A Fluid Business Model That Hopes To Compete Internationally
“We are already looking forward to the next phase of expansion in our growth. New age media is coming of age in India and we want to take our place by becoming a one-stop publisher for writers and legacy publishers,” he says. When prompted he expands on this with, “We want to open up our existing content platform www.wittyfeed.com and turn it into a formal publishing platform (user-generated content and paid content), wherein publishers and writers can come and publish their content on our domain and leverage our traffic and marketing strategies.”
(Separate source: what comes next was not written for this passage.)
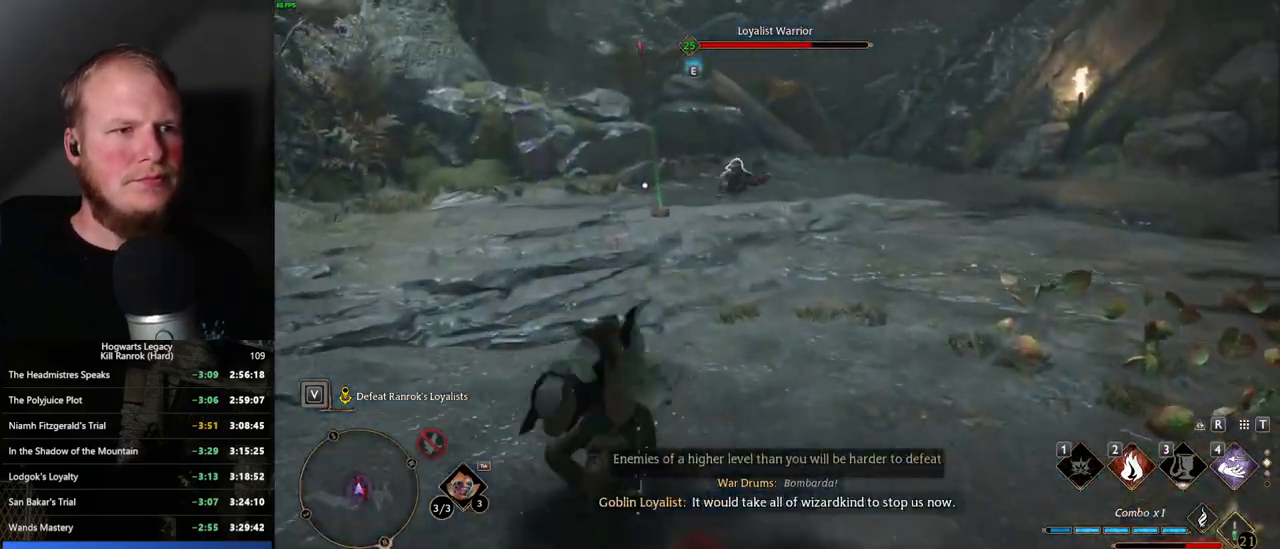
{"keys": ["w"], "mouse": [], "events": []}
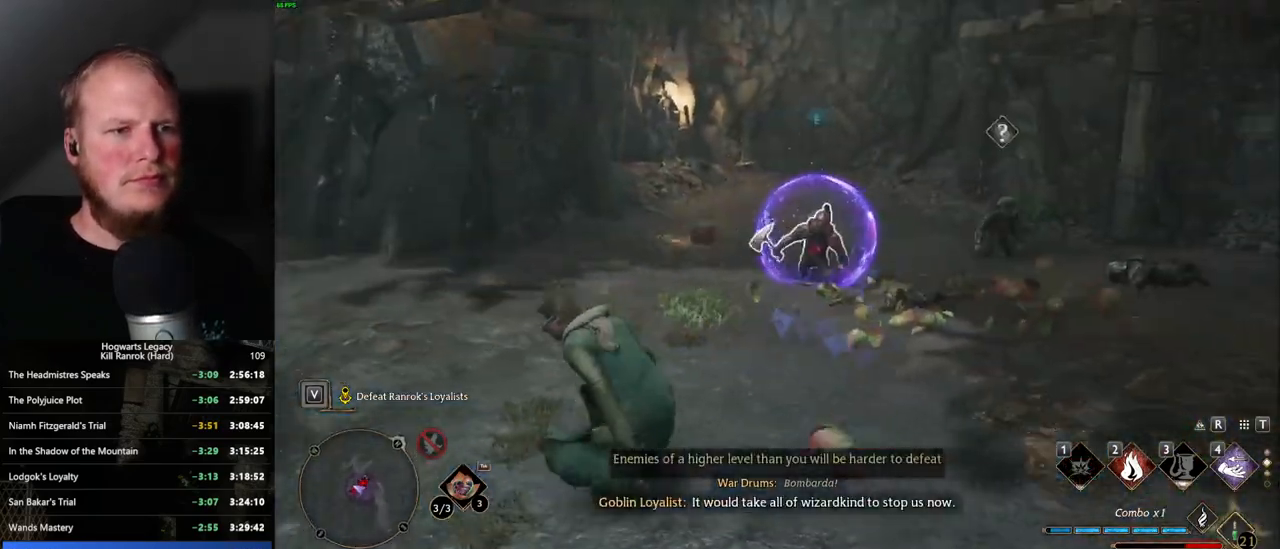
{"keys": ["a"], "mouse": [], "events": [[350, "a", "down"], [400, "w", "up"]]}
According to Shashank, 25 existing publishers have already come on board to this new way of publishing and are partners with WittyFeed, although he refuses to divulge any names as of now. The reason for this move is explained with, “We wanted to create a platform writers in India. When we looked at the existing content and analysed it, most of the content is not original, and it does not drive traffic which guarantees revenue. Publishers want traffic and that is something we can help with.”
The company is also looking to diversify into video content with a couple of web series to be launched in 2017 – created in-house in a studio built on the WittyFeed premises. It has also expanded into regional languages such as Tamil, Punjabi, Bengali, and Marathi in order to cater to the colloquial audience.
With a firm grip on revenues and a fluid business model that accounts for changing market trends, it is hard to imagine the kind of competition WittyFeed faces. But Shashank is quick to point out that in India platforms such as ScoopWhoop, FilterCopy could be considered contenders in terms of content if not numbers. Globally, it is sites like Diply.com, PopSugar etc., whose unique users range in the hundred millions.
“We are hitting our numbers in the country, but to even compete globally we need a minimum of 300 Mn unique users,” he says. WittyFeed plans to reach these numbers by expanding to the US and UK and build out traffic. Shashank admits candidly that it is planning to reach out to influencers in pop culture – Hollywood celebrities and NBA players in the US and content publishers, media personalities in the UK to promote the site and bring in engaged users.
“We have been wary of needing money since no one believed in us when we needed them to, and since we turned profitable, it seemed unnecessary to want to raise funding back then. Now, though, it’s different,” he concludes with a small smile.
For a completely bootstrapped company that was started in a college dorm room, the journey seems to be just beginning.
With consumers becoming king in the media space and with the delicate line between advertising and unbiased media blurring by the day, it is but obvious that new age media is a whole new animal. It requires new rules and a new kind of understanding of the relationship that the average millennial consumer-audience has with publishers, both legacy and new age. While platforms such as FilterCopy, ScoopWhoop and others have gained in popularity their numbers still have a while to catch up with those of WittyFeed.
WittyFeed, on the other hand, has very recently jumped on board the video waggon wheel with its web series and recipe verticals, a market that has well been captured by other, more established platforms both in India and globally, as well. But with a sound business model, young co-founders (none of them are over 30), and millions in revenue, it does seem to be on the right track to going the distance.
How far it will succeed in breaking out on the top in the global arena, how much will its video efforts pay off while marketing itself becomes a whole new ballgame is a question for the ages. One whose answer we look forward to in the coming months.
Update 1: 2nd November 2017
Wittyfeed’s valuation has been updated to $45 Mn from $100 Mn.